There were times in Fozzy’s early days that were harder on his voice because he strained it trying to hear himself over the band, even with monitors. These days, that situation has improved. “I wear in-ear monitors onstage, which means you don’t have to sing as loud to hear yourself.”

Fozzy’s current tour takes the band primarily to clubs and smaller theaters, but they’ve played to as many as 75,000 people at a festival England. But those numbers don’t necessarily translate to having all eyes on you.

“When you play a festival, you have thousands of people who know who you are and thousands who have never heard the music and aren’t fans,” Jericho says. “Those are the ones you have to play to. You find people in the crowd that are your fans and vibe on them, but you want to do everything you can to make that vibe spread. It’s hard to take your vibe and throw it all the way to the last row.”

Jericho’s demeanor, whether cutting promos in the ring in the WWE or performing with Fozzy, carries an air of underdog confrontation—not simple belligerence, more smartass challenge. He does what he can to make performances personal.

“If there’s someone in the front row who’s really got the I don’t give a fuck face, I’ll go straight in the crowd sometimes to wear him down,” Jericho says. “It becomes a challenge. If this guy’s so over-the-top not having a good time, that bothers me.” It’s something he runs into with Fozzy, particularly when the band is playing an opening slot. Sometimes the headliner’s fans will make a point of visibly and theatrically not connecting with Fozzy during its set. “It becomes a game to play. How will this guy go to not like the band? How much can I do to make him like this band?

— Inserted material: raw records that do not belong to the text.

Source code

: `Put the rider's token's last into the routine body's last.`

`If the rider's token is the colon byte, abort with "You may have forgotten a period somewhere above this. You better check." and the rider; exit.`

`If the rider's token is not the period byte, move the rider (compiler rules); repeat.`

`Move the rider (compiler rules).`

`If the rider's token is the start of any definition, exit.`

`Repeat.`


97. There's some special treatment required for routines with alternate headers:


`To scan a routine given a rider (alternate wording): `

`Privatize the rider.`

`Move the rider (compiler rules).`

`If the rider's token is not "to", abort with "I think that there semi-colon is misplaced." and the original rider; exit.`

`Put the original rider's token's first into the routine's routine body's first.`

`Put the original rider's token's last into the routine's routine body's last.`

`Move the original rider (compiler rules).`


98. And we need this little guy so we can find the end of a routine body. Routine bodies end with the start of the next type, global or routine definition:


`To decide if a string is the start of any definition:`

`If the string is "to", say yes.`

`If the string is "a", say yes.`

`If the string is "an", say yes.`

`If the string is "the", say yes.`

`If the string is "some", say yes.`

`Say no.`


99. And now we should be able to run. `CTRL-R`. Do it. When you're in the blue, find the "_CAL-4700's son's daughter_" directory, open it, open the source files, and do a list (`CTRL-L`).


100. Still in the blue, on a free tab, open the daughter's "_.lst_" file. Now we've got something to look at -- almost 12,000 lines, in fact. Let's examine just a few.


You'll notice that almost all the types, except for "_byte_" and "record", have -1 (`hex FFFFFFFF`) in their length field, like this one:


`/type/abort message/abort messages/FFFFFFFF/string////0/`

“It’s just being a showman. Everything I started doing in wrestling came from rock ’n’ roll. I wanted to be the ultimate front man in the wrestling world. To be the Paul Stanley of wrestling, the David Lee Roth of wrestling. When Fozzy came along, I took along the same traits that I was using in wrestling from rock ’n’ roll and put them back into rock ’n’ roll. When we’re onstage, our attitude is Van Halen 1979. You watch those old videos and everybody’s having a great time.”        


 

Updated 6:12 p.m.

The show is Thursday night, not Friday night. The text has been changed to reflect that. The photo has also been updated.